WHAT IS NEEDED — From the entries provided below, copy each line that contains the word "quantum".
—————
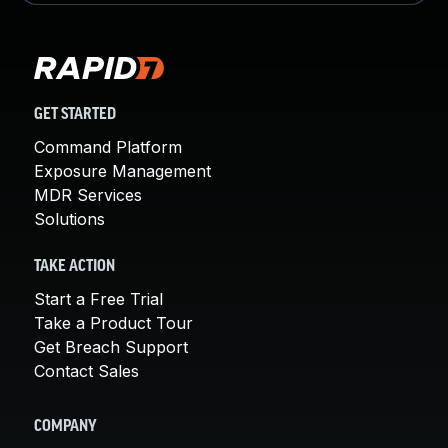
GET STARTED
Command Platform
Exposure Management
MDR Services
Solutions
TAKE ACTION
Start a Free Trial
Take a Product Tour
Get Breach Support
Contact Sales
COMPANY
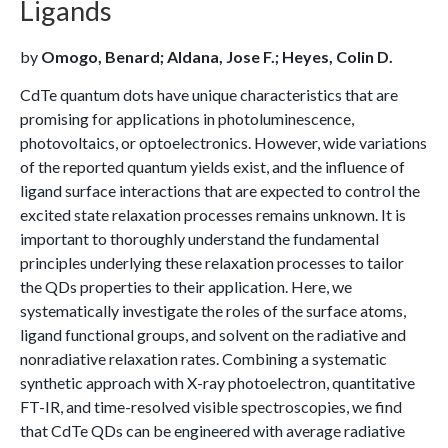
Ligands
by
Omogo, Benard; Aldana, Jose F.; Heyes, Colin D.
CdTe quantum dots have unique characteristics that are
promising for applications in photoluminescence,
photovoltaics, or optoelectronics. However, wide variations
of the reported quantum yields exist, and the influence of
ligand surface interactions that are expected to control the
excited state relaxation processes remains unknown. It is
important to thoroughly understand the fundamental
principles underlying these relaxation processes to tailor
the QDs properties to their application. Here, we
systematically investigate the roles of the surface atoms,
ligand functional groups, and solvent on the radiative and
nonradiative relaxation rates. Combining a systematic
synthetic approach with X-ray photoelectron, quantitative
FT-IR, and time-resolved visible spectroscopies, we find
that CdTe QDs can be engineered with average radiative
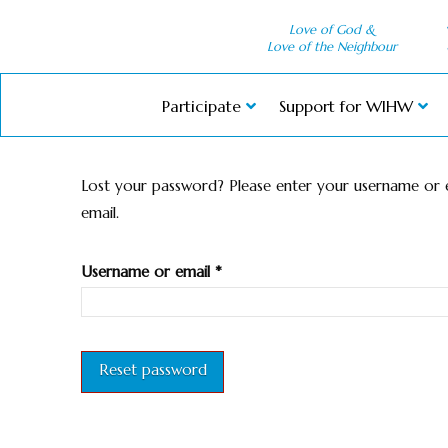
Love of God &
Love of the Neighbour
Participate
Support for WIHW
Lost your password? Please enter your username or em
email.
Required
Username or email
*
Reset password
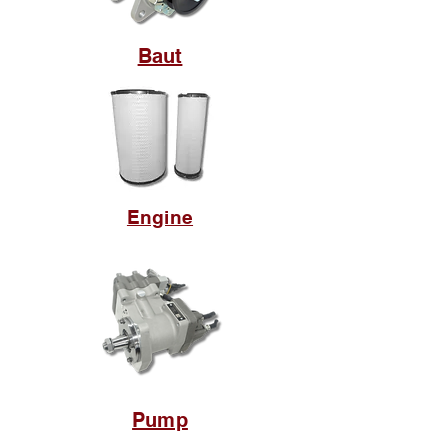
Baut
Engine
Pump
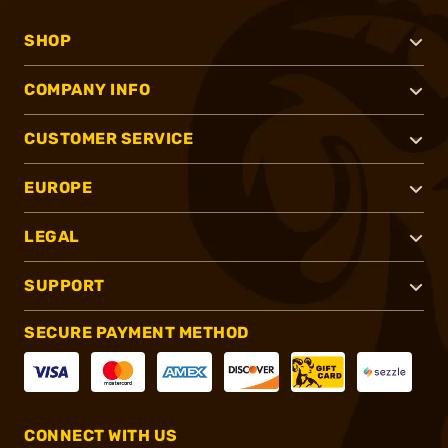
SHOP
COMPANY INFO
CUSTOMER SERVICE
EUROPE
LEGAL
SUPPORT
SECURE PAYMENT METHOD
CONNECT WITH US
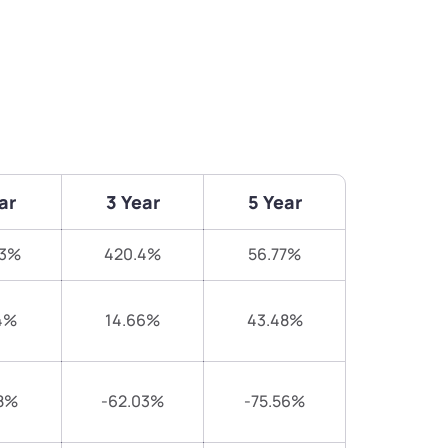
ar
3 Year
5 Year
13%
420.4%
56.77%
4%
14.66%
43.48%
8%
-62.03%
-75.56%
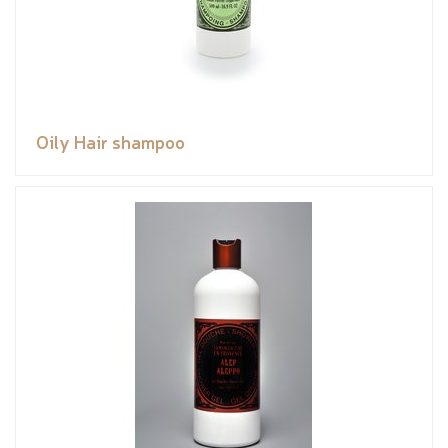
Oily Hair shampoo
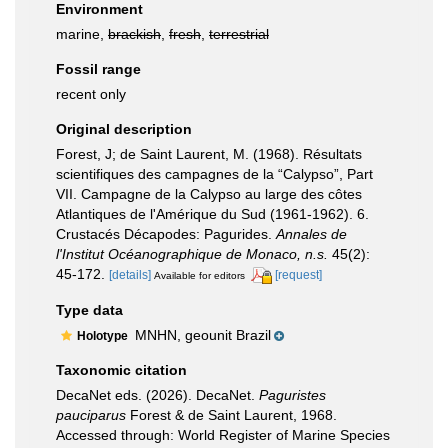
Environment
marine,
brackish
,
fresh
,
terrestrial
Fossil range
recent only
Original description
Forest, J; de Saint Laurent, M. (1968). Résultats
scientifiques des campagnes de la “Calypso”, Part
VII. Campagne de la Calypso au large des côtes
Atlantiques de l'Amérique du Sud (1961-1962). 6.
Crustacés Décapodes: Pagurides.
Annales de
l'Institut Océanographique de Monaco, n.s.
45(2):
45-172.
[details]
[request]
Available for editors
Type data
MNHN, geounit Brazil
Holotype
Taxonomic citation
DecaNet eds. (2026). DecaNet.
Paguristes
pauciparus
Forest & de Saint Laurent, 1968.
Accessed through: World Register of Marine Species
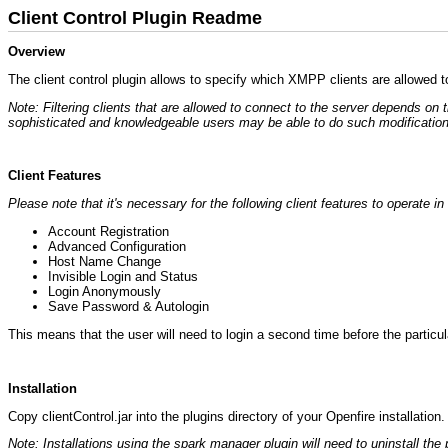
Client Control Plugin Readme
Overview
The client control plugin allows to specify which XMPP clients are allowed t
Note: Filtering clients that are allowed to connect to the server depends on
sophisticated and knowledgeable users may be able to do such modification
Client Features
Please note that it's necessary for the following client features to operate 
Account Registration
Advanced Configuration
Host Name Change
Invisible Login and Status
Login Anonymously
Save Password & Autologin
This means that the user will need to login a second time before the particula
Installation
Copy clientControl.jar into the plugins directory of your Openfire installation
Note: Installations using the spark manager plugin will need to uninstall the p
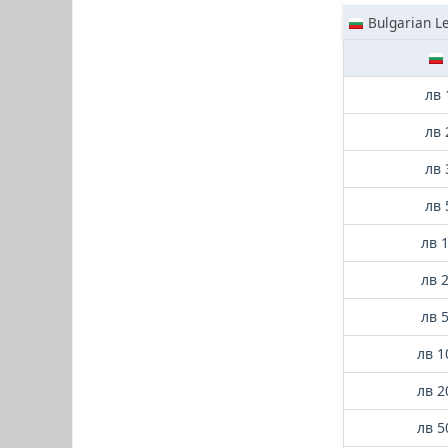
Bulgarian L
лв 
лв 
лв 
лв 
лв 
лв 
лв 
лв 1
лв 2
лв 5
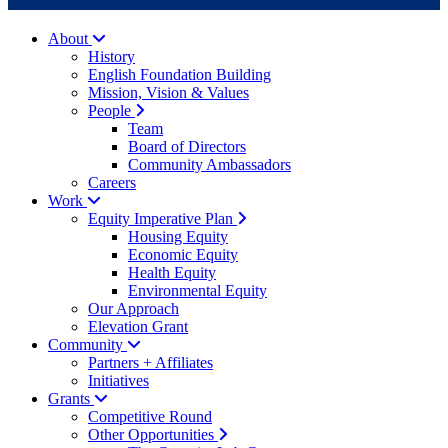
About
History
English Foundation Building
Mission, Vision & Values
People
Team
Board of Directors
Community Ambassadors
Careers
Work
Equity Imperative Plan
Housing Equity
Economic Equity
Health Equity
Environmental Equity
Our Approach
Elevation Grant
Community
Partners + Affiliates
Initiatives
Grants
Competitive Round
Other Opportunities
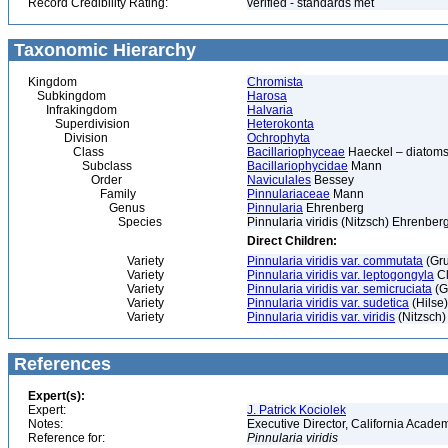
Record Credibility Rating:
verified - standards met
Taxonomic Hierarchy
Kingdom
Chromista
Subkingdom
Harosa
Infrakingdom
Halvaria
Superdivision
Heterokonta
Division
Ochrophyta
Class
Bacillariophyceae
Haeckel – diatoms
Subclass
Bacillariophycidae
Mann
Order
Naviculales
Bessey
Family
Pinnulariaceae
Mann
Genus
Pinnularia
Ehrenberg
Species
Pinnularia viridis (Nitzsch) Ehrenber
Direct Children:
Variety
Pinnularia viridis var. commutata
(Gr
Variety
Pinnularia viridis var. leptogongyla
Cl
Variety
Pinnularia viridis var. semicruciata
(G
Variety
Pinnularia viridis var. sudetica
(Hilse)
Variety
Pinnularia viridis var. viridis
(Nitzsch)
References
Expert(s):
Expert:
J. Patrick Kociolek
Notes:
Executive Director, California Acade
Reference for:
Pinnularia
viridis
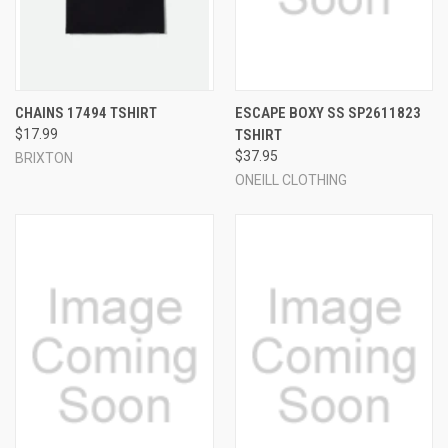
CHAINS 17494 TSHIRT
ESCAPE BOXY SS SP2611823
$17.99
TSHIRT
$37.95
BRIXTON
ONEILL CLOTHING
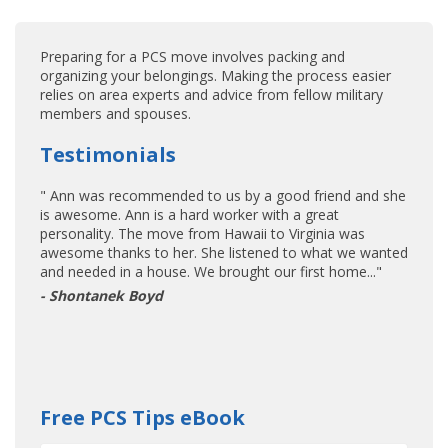
Preparing for a PCS move involves packing and
organizing your belongings. Making the process easier
relies on area experts and advice from fellow military
members and spouses.
Testimonials
" Ann was recommended to us by a good friend and she
is awesome. Ann is a hard worker with a great
personality. The move from Hawaii to Virginia was
awesome thanks to her. She listened to what we wanted
and needed in a house. We brought our first home..."
- Shontanek Boyd
Free PCS Tips eBook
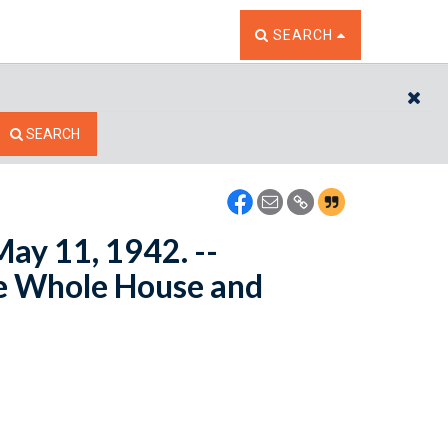
TOGGLE THE SEARCH W
SEARCH
CL
SEARCH
May 11, 1942. --
e Whole House and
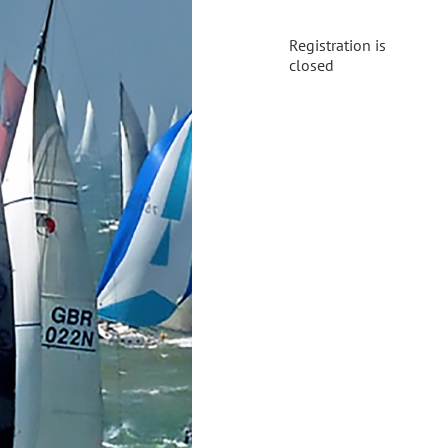
Registration is
closed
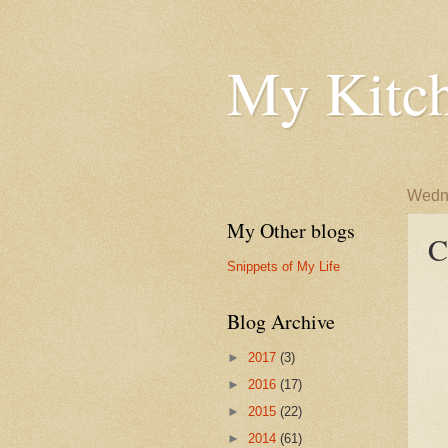
My Kitch
Wedne
My Other blogs
C
Snippets of My Life
Blog Archive
►
2017
(3)
►
2016
(17)
►
2015
(22)
►
2014
(61)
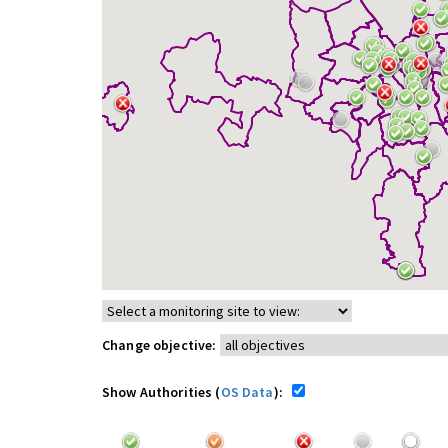
Change objective:
Show Authorities (
OS Data
):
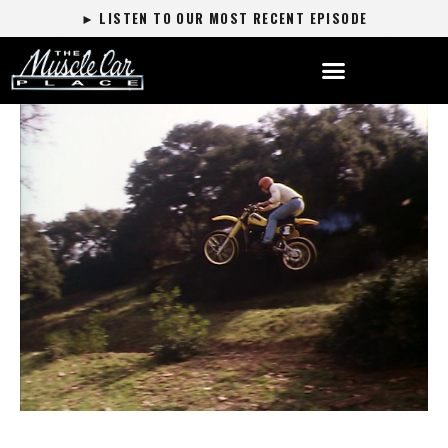
► LISTEN TO OUR MOST RECENT EPISODE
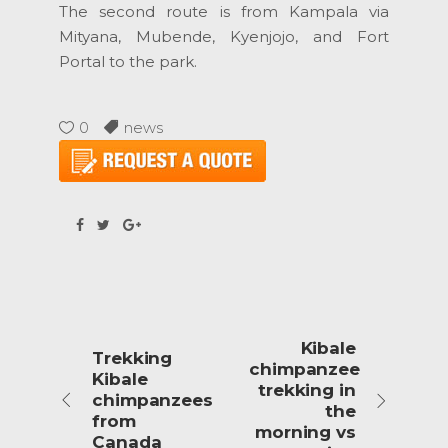
The second route is from Kampala via
Mityana, Mubende, Kyenjojo, and Fort
Portal to the park.
0
news
Kibale
Trekking
chimpanzee
Kibale
trekking in
chimpanzees
the
from
morning vs
Canada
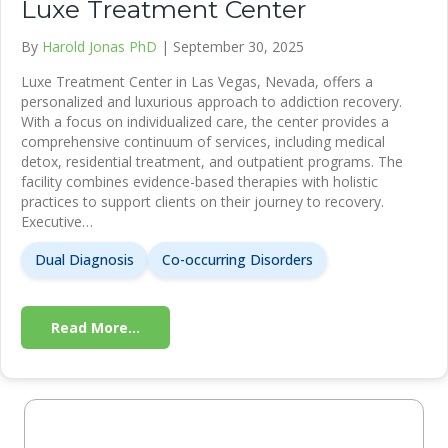
Luxe Treatment Center
By
Harold Jonas PhD
|
September 30, 2025
Luxe Treatment Center in Las Vegas, Nevada, offers a
personalized and luxurious approach to addiction recovery.
With a focus on individualized care, the center provides a
comprehensive continuum of services, including medical
detox, residential treatment, and outpatient programs. The
facility combines evidence-based therapies with holistic
practices to support clients on their journey to recovery.
Executive…
Dual Diagnosis
Co-occurring Disorders
Read More...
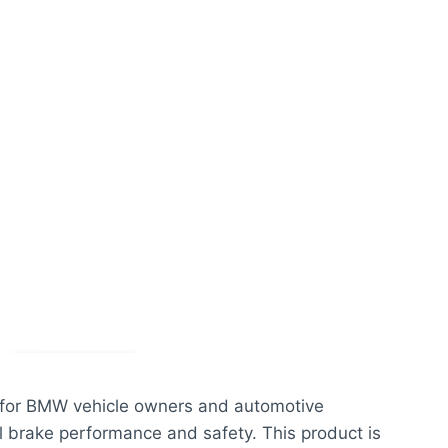
l for BMW vehicle owners and automotive
l brake performance and safety. This product is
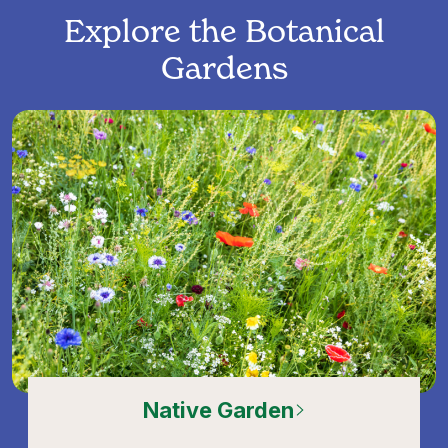
Explore the Botanical
Gardens
Native Garden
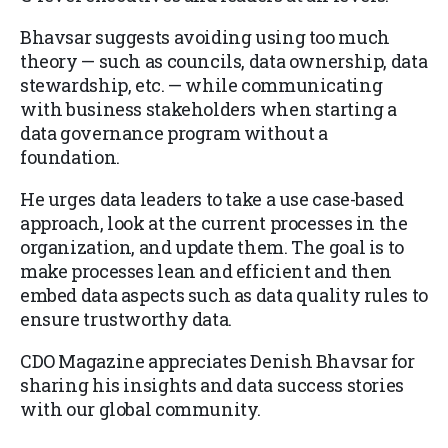
Bhavsar suggests avoiding using too much
theory — such as councils, data ownership, data
stewardship, etc. — while communicating
with business stakeholders when starting a
data governance program without a
foundation.
He urges data leaders to take a use case-based
approach, look at the current processes in the
organization, and update them. The goal is to
make processes lean and efficient and then
embed data aspects such as data quality rules to
ensure trustworthy data.
CDO Magazine appreciates Denish Bhavsar for
sharing his insights and data success stories
with our global community.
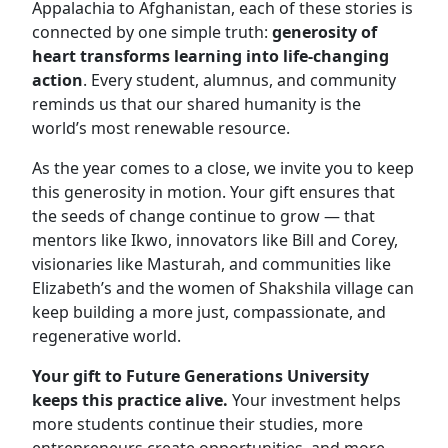
Appalachia to Afghanistan, each of these stories is
connected by one simple truth:
generosity of
heart transforms learning into life-changing
action
. Every student, alumnus, and community
reminds us that our shared humanity is the
world’s most renewable resource.
As the year comes to a close, we invite you to keep
this generosity in motion. Your gift ensures that
the seeds of change continue to grow — that
mentors like Ikwo, innovators like Bill and Corey,
visionaries like Masturah, and communities like
Elizabeth’s and the women of Shakshila village can
keep building a more just, compassionate, and
regenerative world.
Your gift to Future Generations University
keeps this practice alive.
Your investment helps
more students continue their studies, more
entrepreneurs create opportunities, and more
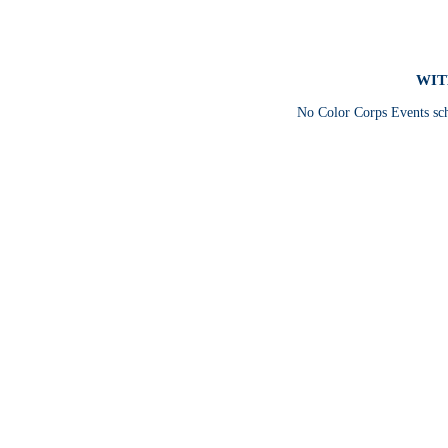
WIT
No Color Corps Events sc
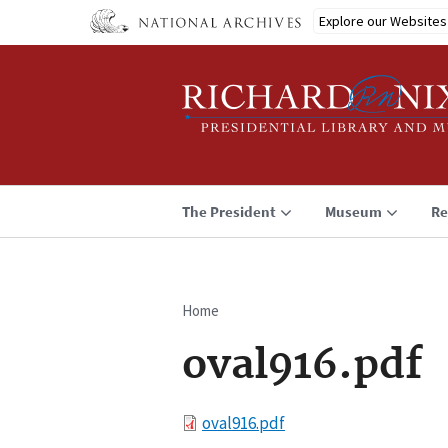
Skip
Explore our Websites
to
main
content
The President
Museum
Re
Home
Breadcrumb
oval916.pdf
File
oval916.pdf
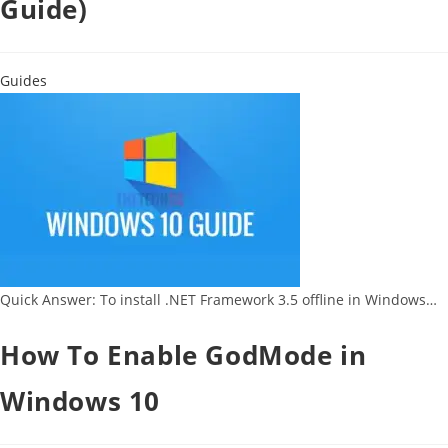
Guide)
Guides
Quick Answer: To install .NET Framework 3.5 offline in Windows…
How To Enable GodMode in
Windows 10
—————
RESULT OF THIS TASK —
CdTe quantum dots have unique characteristics that are
of the reported quantum yields exist, and the influence of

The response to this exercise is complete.